How to Answer a Question You Don't Know the Answer To
- Trevor Ambrose
- 22 hours ago
- 3 min read
There are very few moments in public speaking that create as much instant dread as being asked a question you simply cannot answer. You're standing up there, the room is looking at you, and your mind is either blank or running in five directions at once trying to find something — anything — that sounds credible. Most people either wing it and hope for the best, or they visibly fumble, which tends to stay with the audience long after the rest of the presentation is forgotten.
What most speakers don't realise is that this situation is both completely normal and entirely manageable — if you have a technique for it.

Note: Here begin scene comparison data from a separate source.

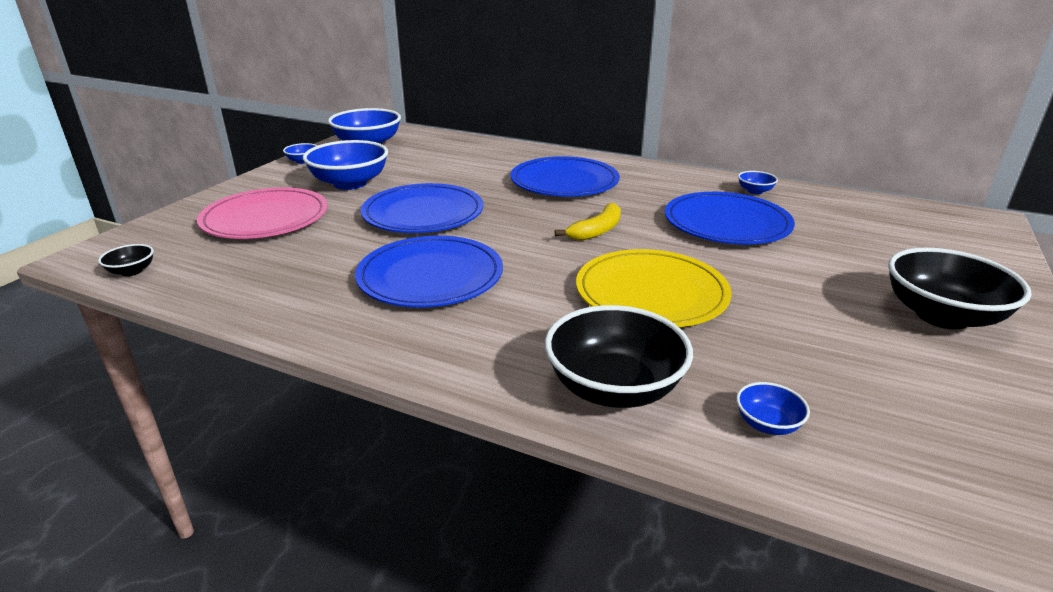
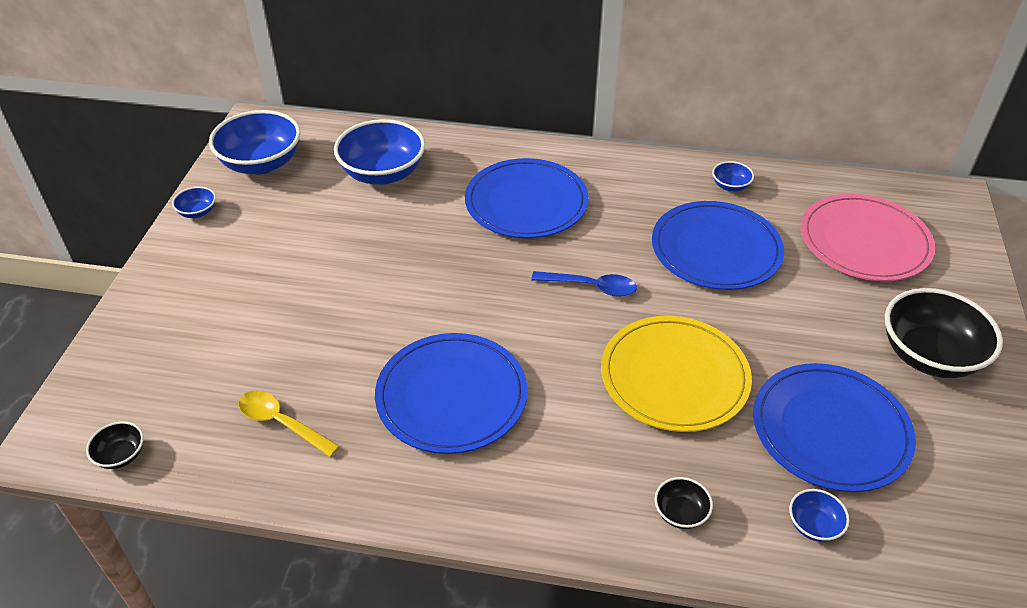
camera: 15 degrees left, 15 degrees up
(265, 218) = (218, 334): pink plate -> pink plate (864, 241)
(273, 272) = (282, 423): none -> yellow spoon
(350, 183) = (281, 248): blue bowl -> blue bowl (383, 173)
(423, 213) = (394, 291): blue plate -> blue plate (830, 430)
(596, 231) = (591, 287): yellow banana -> blue spoon
(614, 388) = (680, 513): black bowl -> black bowl, size x0.45

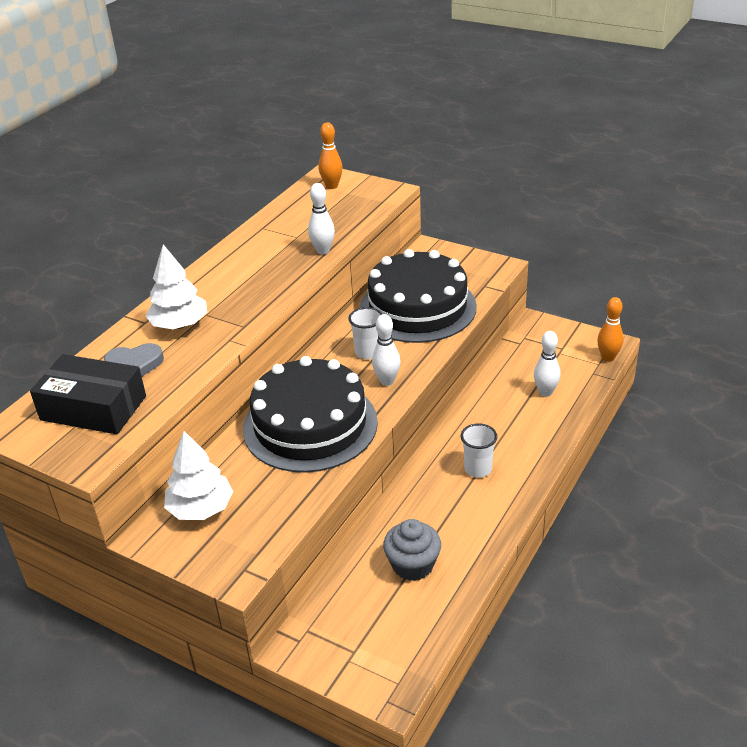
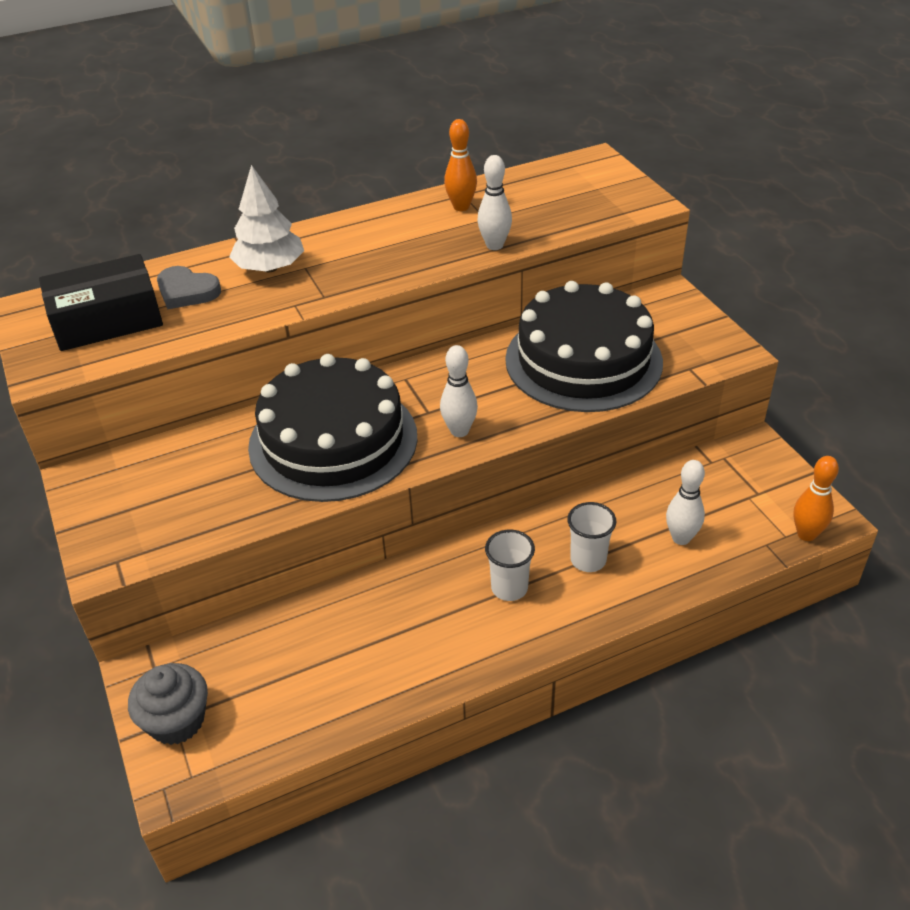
camera: 35 degrees right, 5 degrees up
(93, 408) = (107, 319): black box -> black box turned 75 degrees counterclockwise
(201, 509) = (148, 475): white tree -> none
(332, 186) = (588, 174): orange bowling pin -> orange bowling pin (461, 207)
(368, 352) = (475, 388): white cup -> white cup (588, 560)
(412, 565) = (333, 656): grey cupcake -> grey cupcake (177, 721)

I've been asked questions I didn't know the answer to more times than I can count. Early on, I found it stressful. Over time, I developed three approaches that not only get you through the moment, but can actually strengthen the audience's trust in you if you use them well.
The first approach is to use the room. If you're presenting to a group and someone asks you something technical, financial, or outside your immediate knowledge, the answer may already be sitting in front of you. Open it up. Say something like — that's a challenging one, I'd love to hear if anyone in the room has a perspective on it. You'll almost always find someone willing to take a stab at it, and often someone who actually knows. You redirect, you facilitate, and you turn a potential weak moment into an engaging group discussion. That's not a deflection — that's good facilitation.
The second approach is the transparent guess. This works when you have enough context to say something reasonable, even if you can't back it up with precision. Be upfront about it — tell the audience you're not certain, that you're speculating, and then give them a broad answer that's grounded in logic or general principle. You can also try the inverse: rather than stating the fact you don't know, state the consequence of ignoring it. If someone asks you a specific statistic you can't recall, you can say — I don't have that exact number to hand, but what I can tell you is that businesses that don't address this tend to see X happen. That reframe shifts the conversation from what you don't know to what you do know, which is almost always more useful anyway.
The third approach is simply honesty — and in my experience, it's the one audiences respect most. If you don't know, say so. Not apologetically, not with a lot of hedging, but clearly and confidently. Something like: that's a great question and I want to give you the right answer rather than a guess — let me look into that and come back to you within 24 hours. Most people will genuinely appreciate that. Nobody wants to be sent off with incorrect information, and the fact that you'd rather take the time to get it right signals integrity, not incompetence.
The underlying point across all three of these is the same: not knowing something is human. What the audience is actually evaluating in that moment isn't your encyclopaedic knowledge — it's your composure and your honesty. A speaker who handles uncertainty well is far more credible than one who bluffs confidently and gets it wrong.